**Page excerpt:**
____
# Am I out of line - Powerchip return



## marinakorp (Oct 3, 2003)

A while back I posted that the powerchip gold 93 did not produce ANY rear wheel HP to my car.

Since then I have been TRYING to remove this thing from my car, using the Powerchip supplied PC's. First one would not boot - returned and waited for second.

received second - had trouble booting, finall got to welcome screen... would not recognize the CD rom... I re-installed the CD drive and now works like a laptop should.... now will not communicate with the car. Kept getting a critical error - reported to Powerchip, and was awaiting the result...

1.5 weeks go by and not heard from them... they have asked me to send them my DME for a re-flash. I cannot be without my vehicale for ANY period of time. The reason I chose Powerchip for this applications was that I could not be without the car... and they provided a solution to this, which is why I would have gladly paid extra for their product.


AM I out of line in requesting them to PAY for a loaner during this time, AND pay a facility to remove this DME, since I am not going to take the risk of an error during removal (not that it is hard, but not my risk to assume)
____
**Work instructions:**
1) In the forum post, how long did the poster wait without hearing from Powerchip before being asked to send in the DME?
2) Repeat the part of the forum post starting with "A while back" and going on through "awaiting the result...".
____
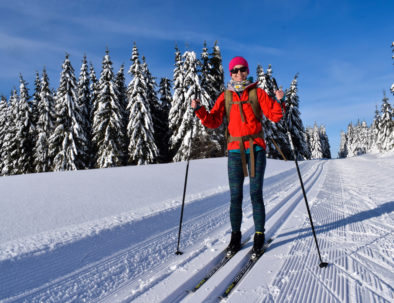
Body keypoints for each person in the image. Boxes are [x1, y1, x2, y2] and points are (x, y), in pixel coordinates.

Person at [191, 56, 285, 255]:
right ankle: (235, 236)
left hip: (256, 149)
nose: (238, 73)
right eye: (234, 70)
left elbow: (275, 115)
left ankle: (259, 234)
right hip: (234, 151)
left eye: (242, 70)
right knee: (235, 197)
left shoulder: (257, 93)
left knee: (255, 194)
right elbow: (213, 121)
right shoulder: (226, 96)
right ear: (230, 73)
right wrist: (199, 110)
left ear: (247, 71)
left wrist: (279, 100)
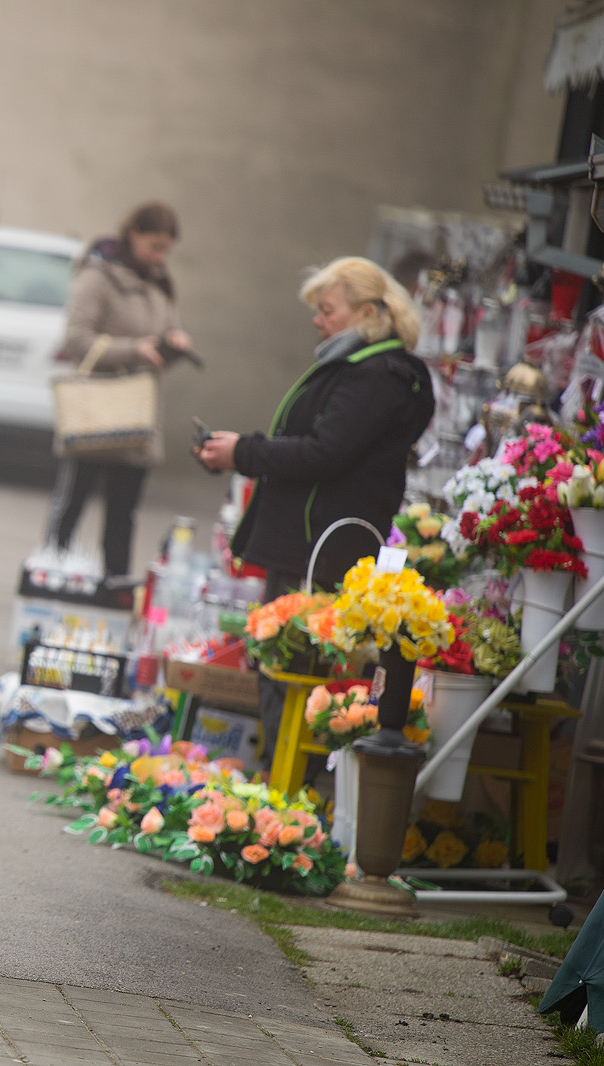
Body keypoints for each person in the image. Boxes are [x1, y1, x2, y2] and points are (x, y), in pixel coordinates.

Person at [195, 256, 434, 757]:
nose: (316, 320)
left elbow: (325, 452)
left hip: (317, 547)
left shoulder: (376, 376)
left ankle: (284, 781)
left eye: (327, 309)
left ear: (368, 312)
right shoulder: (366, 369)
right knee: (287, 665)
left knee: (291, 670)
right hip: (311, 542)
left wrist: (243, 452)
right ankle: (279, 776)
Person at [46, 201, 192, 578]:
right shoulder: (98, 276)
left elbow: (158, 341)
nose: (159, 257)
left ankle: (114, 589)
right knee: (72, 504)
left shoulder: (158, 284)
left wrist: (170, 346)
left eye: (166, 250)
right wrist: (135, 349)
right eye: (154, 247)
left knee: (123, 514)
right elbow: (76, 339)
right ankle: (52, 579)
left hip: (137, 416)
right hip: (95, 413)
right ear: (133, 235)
____
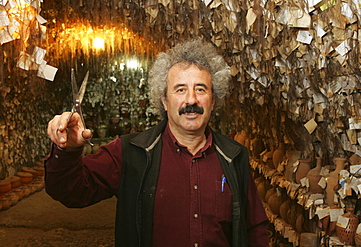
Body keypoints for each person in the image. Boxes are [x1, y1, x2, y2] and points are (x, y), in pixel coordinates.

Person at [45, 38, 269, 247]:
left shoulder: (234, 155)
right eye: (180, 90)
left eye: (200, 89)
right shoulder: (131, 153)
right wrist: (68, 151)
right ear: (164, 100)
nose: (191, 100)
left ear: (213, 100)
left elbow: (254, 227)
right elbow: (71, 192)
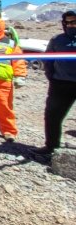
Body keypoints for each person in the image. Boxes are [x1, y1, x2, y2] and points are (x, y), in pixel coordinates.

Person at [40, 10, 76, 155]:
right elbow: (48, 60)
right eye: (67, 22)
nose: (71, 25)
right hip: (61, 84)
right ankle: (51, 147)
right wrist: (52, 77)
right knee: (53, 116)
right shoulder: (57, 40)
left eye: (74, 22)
____
**Set of answers:**
1) 1.5 weeks.

2)
A while back I posted that the powerchip gold 93 did not produce ANY rear wheel HP to my car.

Since then I have been TRYING to remove this thing from my car, using the Powerchip supplied PC's. First one would not boot - returned and waited for second.

received second - had trouble booting, finall got to welcome screen... would not recognize the CD rom... I re-installed the CD drive and now works like a laptop should.... now will not communicate with the car. Kept getting a critical error - reported to Powerchip, and was awaiting the result...